* _DATA SUPPLIED_
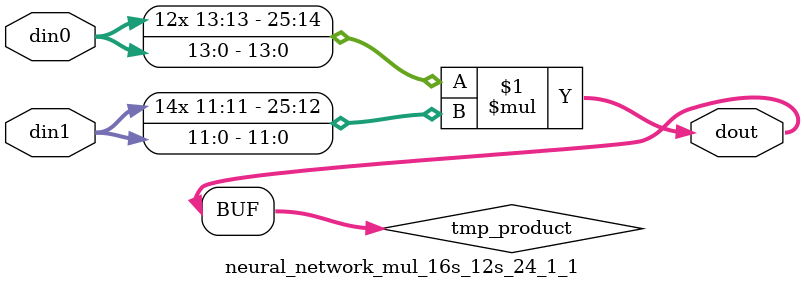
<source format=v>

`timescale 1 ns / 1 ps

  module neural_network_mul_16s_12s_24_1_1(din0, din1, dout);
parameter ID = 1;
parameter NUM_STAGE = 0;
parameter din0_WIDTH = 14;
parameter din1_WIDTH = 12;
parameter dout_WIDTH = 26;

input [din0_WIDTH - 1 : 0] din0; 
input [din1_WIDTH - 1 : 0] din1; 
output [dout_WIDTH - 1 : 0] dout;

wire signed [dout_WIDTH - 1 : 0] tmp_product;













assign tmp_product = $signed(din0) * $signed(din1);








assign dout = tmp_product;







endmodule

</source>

* _THE TASK_
Search the material for the word "input". Each line where it is found must be copied.

* _THE ANSWER_
input [din0_WIDTH - 1 : 0] din0; 
input [din1_WIDTH - 1 : 0] din1; 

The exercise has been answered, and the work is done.